## The problem:
Reproduce each of the entries below word for word, leaving out the pictures.

*** Opening of Record extracts ***

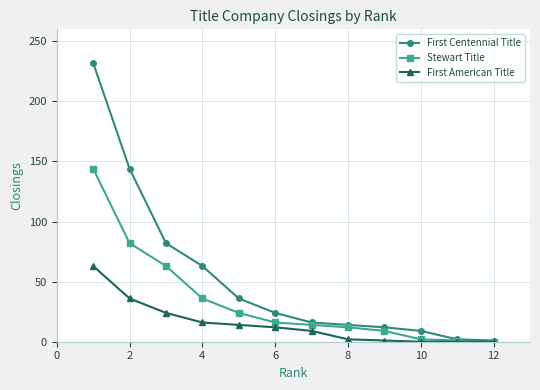

Rank the series by their average value, from highest to lowest.

First Centennial Title, Stewart Title, First American Title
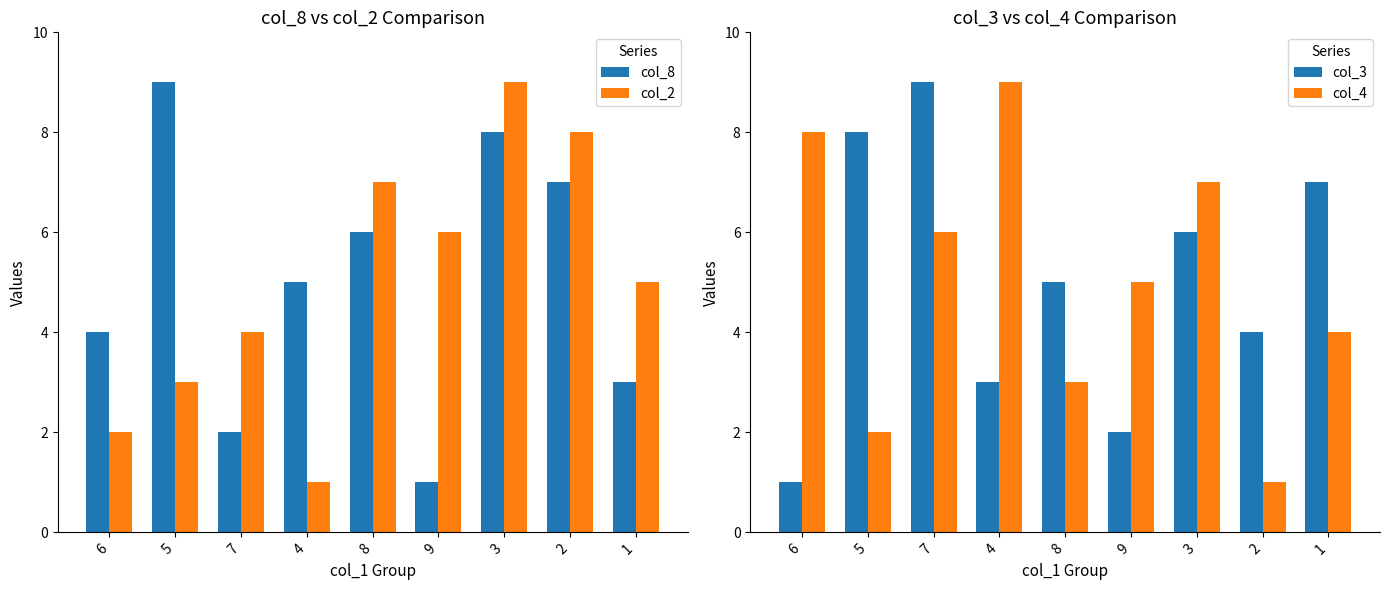

The value of col_4 at 8 is 3. True or false?

True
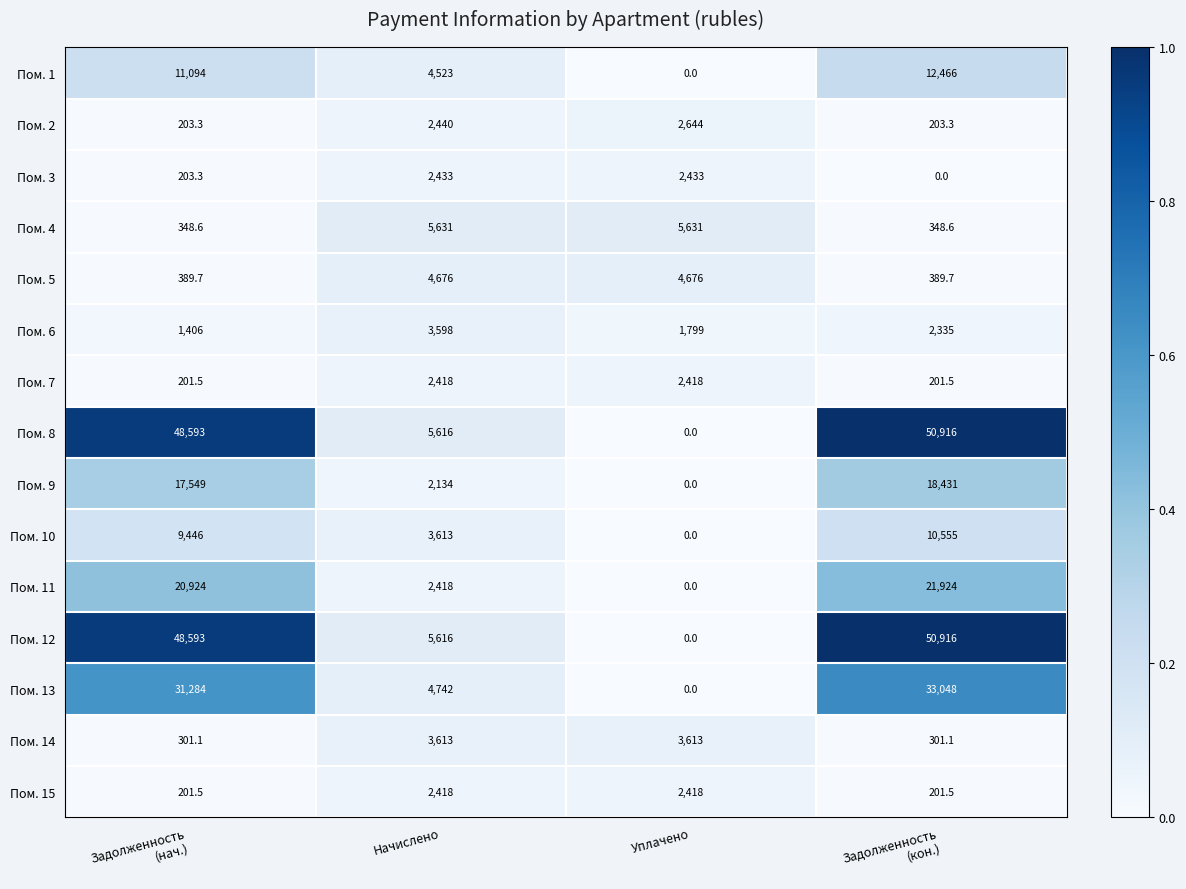

Where is Пом. 12 nearest to the value 0?

Уплачено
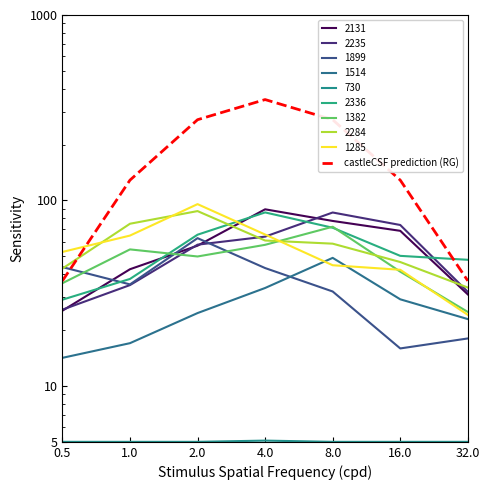

List the labels in order of value, largest first.

4.0, 2.0, 8.0, 1.0, 16.0, 0.5, 32.0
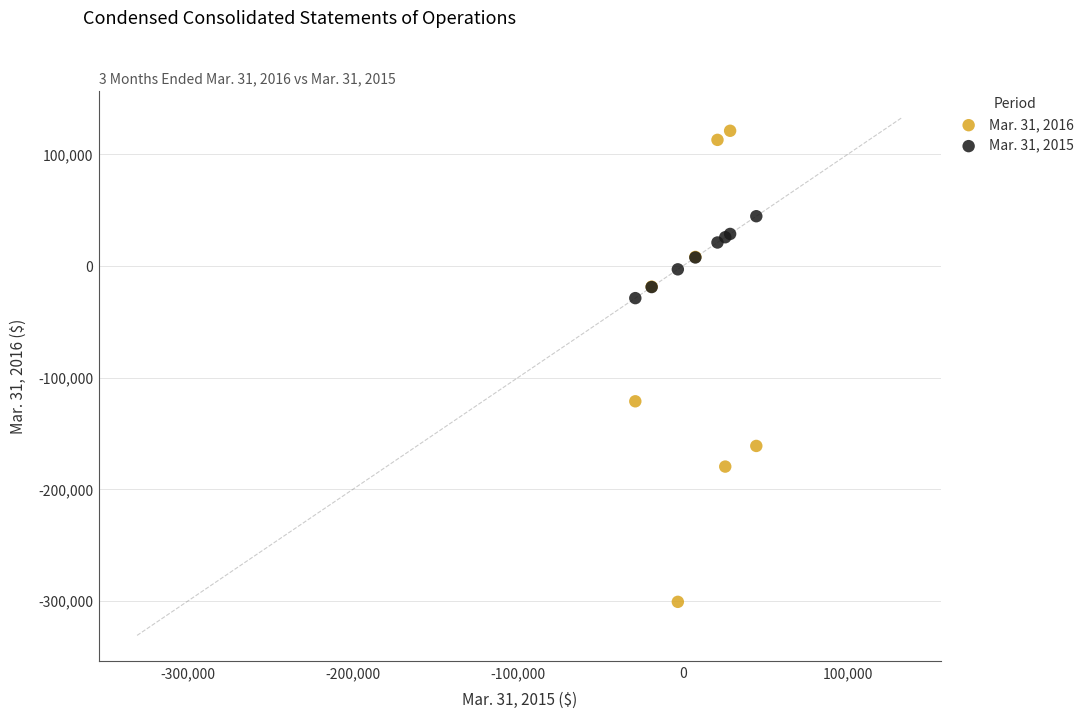

Which series reaches the minimum Y coordinate?

Mar. 31, 2016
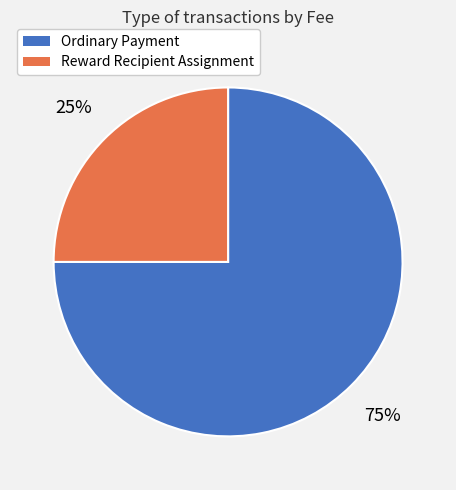

Rank the categories by value from highest to lowest.

Ordinary Payment, Reward Recipient Assignment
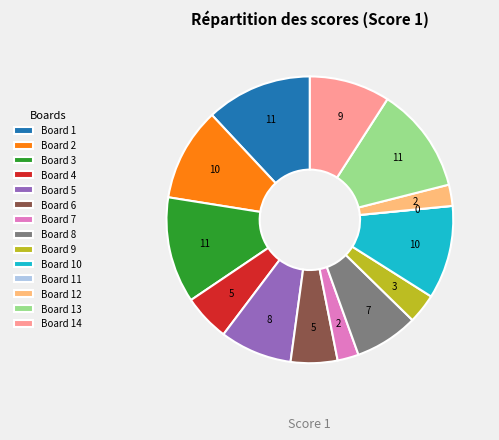

Is it true that Board 1 is 1% of the pie?

False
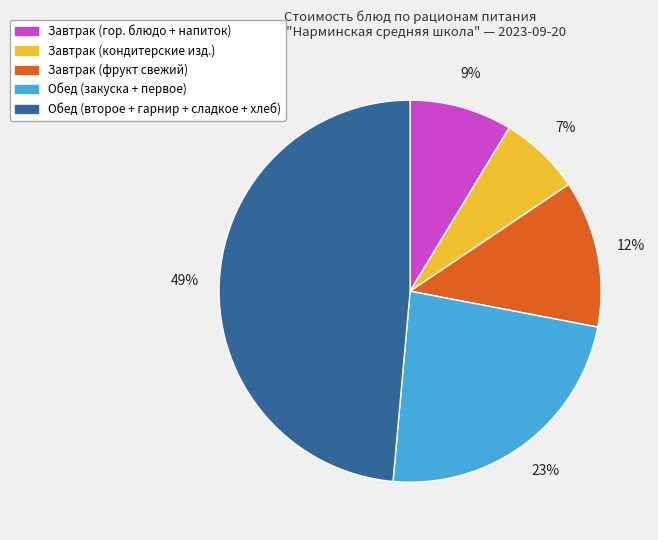

Is there a majority slice in this chart?

No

*** Close of Record extracts ***

## Output below:
Rank the series by their average value, from highest to lowest.

First Centennial Title, Stewart Title, First American Title

The value of col_4 at 8 is 3. True or false?

True

Where is Пом. 12 nearest to the value 0?

Уплачено

List the labels in order of value, largest first.

4.0, 2.0, 8.0, 1.0, 16.0, 0.5, 32.0

Which series reaches the minimum Y coordinate?

Mar. 31, 2016

Rank the categories by value from highest to lowest.

Ordinary Payment, Reward Recipient Assignment

Is it true that Board 1 is 1% of the pie?

False

Is there a majority slice in this chart?

No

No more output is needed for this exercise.